## STATED TASK
Could you copy the following lines of data word for word, omitting the pictures from your answer?

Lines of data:
►

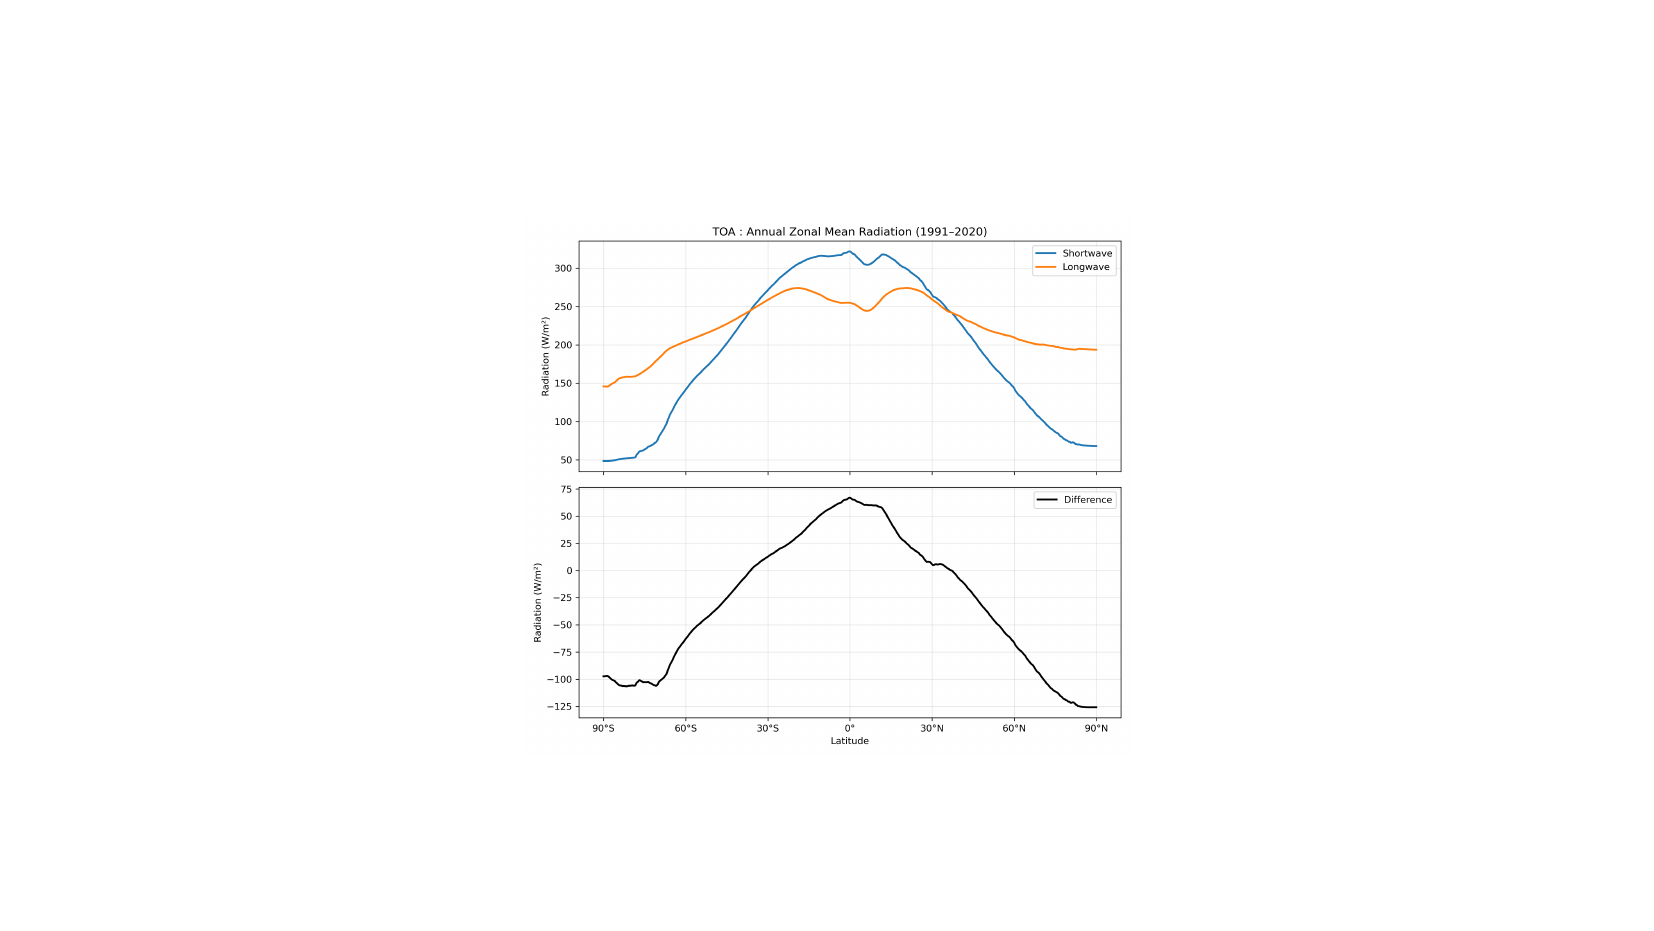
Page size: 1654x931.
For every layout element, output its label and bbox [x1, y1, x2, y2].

picture [523, 217, 1131, 758]
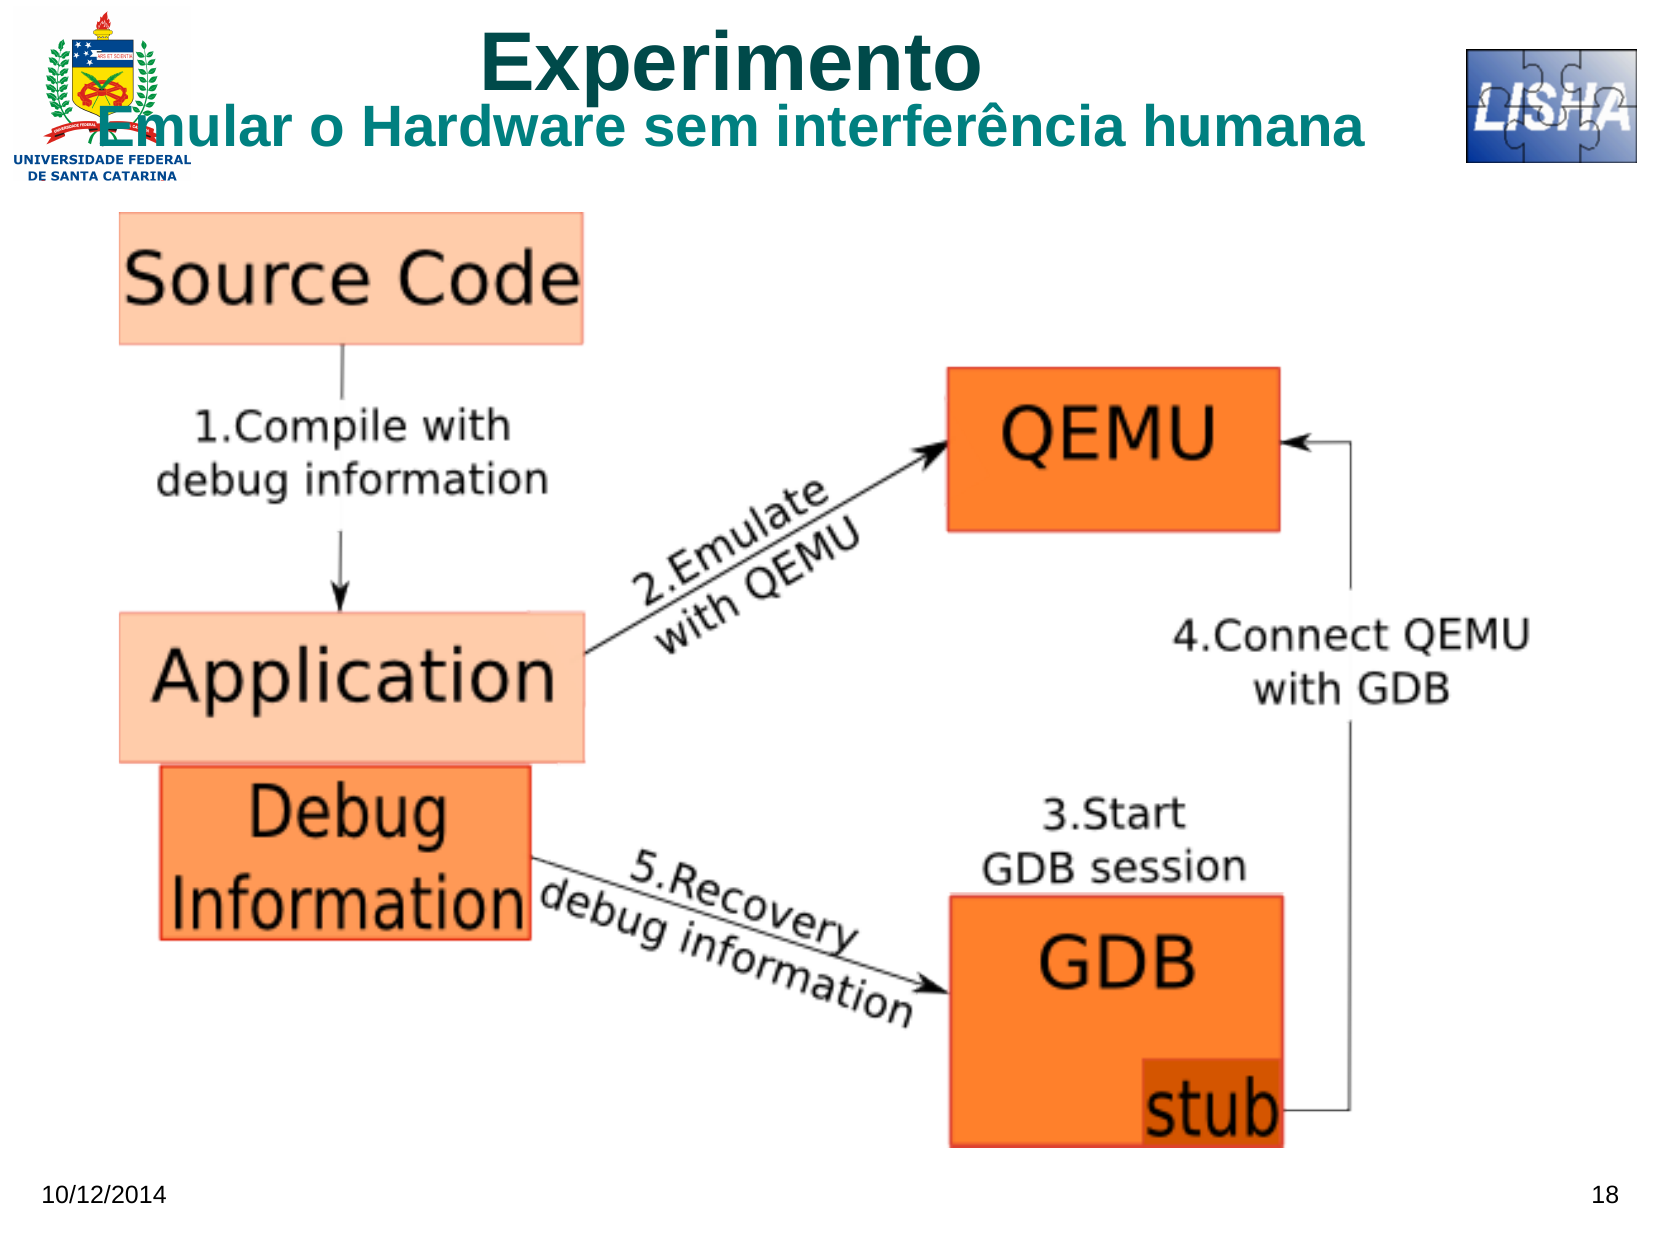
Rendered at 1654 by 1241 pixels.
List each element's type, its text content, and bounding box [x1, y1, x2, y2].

picture [13, 6, 191, 181]
picture [118, 212, 1535, 1148]
title Experimento Emular o Hardware sem interferência humana [37, 9, 1426, 178]
picture [1466, 49, 1637, 163]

◄

## SOLVED EXERCISE
Page size: 1654x931.
For every layout element, output its label and bbox [x1, y1, x2, y2].

picture [523, 217, 1131, 758]
Rendered at 1654 by 1241 pixels.
List each element's type, its text content, and bounding box [x1, y1, x2, y2].

picture [13, 6, 191, 181]
picture [118, 212, 1535, 1148]
title Experimento Emular o Hardware sem interferência humana [37, 9, 1426, 178]
picture [1466, 49, 1637, 163]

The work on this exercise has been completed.